Der Raum ist rot gestrichen, da fällt die Installation besonders auf. Ein Ensemble grasgrüner Eimer, Pinsel, Abdeckfolie, gelbes Klebeband. Auch eine Leiter und eine halb volle (oder halb leere – das ist ja Ansichtssache) Mineralwasserflasche sind dabei. Das alles auf grauem, dünnem Filz. Dies könnte eine spektakuläre Neuerwerbung des Bremer Kunstvereins sein. Kunsthallendirektor Christoph Grunenberg hatte ja bereits im vergangenen Jahr angekündigt, dass bei der Neuordnung der Sammlung die zeitgenössische Kunst eine größere Rolle spielen wird als bisher.

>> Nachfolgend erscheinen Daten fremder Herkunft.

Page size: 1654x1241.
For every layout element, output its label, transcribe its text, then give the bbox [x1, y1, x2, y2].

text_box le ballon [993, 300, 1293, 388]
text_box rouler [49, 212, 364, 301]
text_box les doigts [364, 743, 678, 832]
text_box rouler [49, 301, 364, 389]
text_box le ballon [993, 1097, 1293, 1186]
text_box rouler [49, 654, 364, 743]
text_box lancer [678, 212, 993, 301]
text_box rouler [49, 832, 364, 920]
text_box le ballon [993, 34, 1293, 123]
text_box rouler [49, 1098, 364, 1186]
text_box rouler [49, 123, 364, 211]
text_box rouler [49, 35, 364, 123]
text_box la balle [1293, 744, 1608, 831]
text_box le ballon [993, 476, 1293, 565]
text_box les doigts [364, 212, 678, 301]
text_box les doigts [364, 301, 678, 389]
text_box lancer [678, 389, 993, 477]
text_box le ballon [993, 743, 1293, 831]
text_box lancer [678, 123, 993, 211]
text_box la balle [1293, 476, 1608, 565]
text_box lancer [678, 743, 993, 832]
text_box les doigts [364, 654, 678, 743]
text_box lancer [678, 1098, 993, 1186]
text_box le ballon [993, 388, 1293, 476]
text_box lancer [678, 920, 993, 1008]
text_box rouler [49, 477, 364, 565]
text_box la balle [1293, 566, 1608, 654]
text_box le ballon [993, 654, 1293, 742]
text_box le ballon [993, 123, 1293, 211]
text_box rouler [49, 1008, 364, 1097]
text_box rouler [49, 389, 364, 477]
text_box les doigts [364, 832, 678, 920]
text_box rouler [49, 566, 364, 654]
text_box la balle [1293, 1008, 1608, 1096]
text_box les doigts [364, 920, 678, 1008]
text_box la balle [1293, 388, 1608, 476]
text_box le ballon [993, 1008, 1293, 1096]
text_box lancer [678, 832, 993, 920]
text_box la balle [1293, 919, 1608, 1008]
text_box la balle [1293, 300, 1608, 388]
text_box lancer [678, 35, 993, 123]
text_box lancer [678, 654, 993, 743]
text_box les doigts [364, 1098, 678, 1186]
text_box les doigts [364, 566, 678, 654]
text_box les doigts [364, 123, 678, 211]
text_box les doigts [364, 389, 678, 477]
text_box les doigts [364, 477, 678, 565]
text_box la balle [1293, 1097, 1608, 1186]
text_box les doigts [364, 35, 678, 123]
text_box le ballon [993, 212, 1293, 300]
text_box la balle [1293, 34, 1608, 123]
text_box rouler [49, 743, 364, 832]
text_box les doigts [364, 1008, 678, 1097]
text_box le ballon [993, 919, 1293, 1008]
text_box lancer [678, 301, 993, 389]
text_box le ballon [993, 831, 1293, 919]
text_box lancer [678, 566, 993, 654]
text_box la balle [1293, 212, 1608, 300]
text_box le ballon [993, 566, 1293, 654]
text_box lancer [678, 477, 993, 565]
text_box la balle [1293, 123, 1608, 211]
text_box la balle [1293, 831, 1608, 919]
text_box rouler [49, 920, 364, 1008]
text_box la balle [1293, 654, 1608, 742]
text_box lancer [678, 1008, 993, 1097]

Doch halt. Das hier im ersten Stock der derzeit noch geschlossenen Kunsthalle heißt nicht „Working Space, Vol. I“ oder so ähnlich. Hier wird tatsächlich gearbeitet. In den Eimern war und ist noch Farbe für die Wände, die nach dem Abhängen der Exponate der „Ikonen“-Ausstellung leer waren. Und die nun anders leuchten sollen. Aus Lila wird Blau. Aus Rot wird Schwarz. Und so weiter. Erst dann werden die Säle und Kabinette wieder mit dem gefüllt, was ein Museum ausmacht: der Sammlung.

Die Kollektion der Kunsthalle Bremen ist nach ihrem Ausflug ans Guggenheim-Museum Bilbao glücklich wieder zurück, erzählt Dorothee Hansen, stellvertretende Direktorin. Denn kaum war in Bilbao abgehängt und in Bremen der letzte Tag der „Ikonen“-Schau vorbei, wurde auch schon wegen des sich ausbreitenden Coronavirus über die Schließung von Grenzen debattiert. Die Bremer Exponate konnten da noch schnell durchschlüpfen. Und werden derzeit einmal kräftig durchgeschüttelt für die neue Präsentation der Sammlung unter dem Titel „Remix 2020“.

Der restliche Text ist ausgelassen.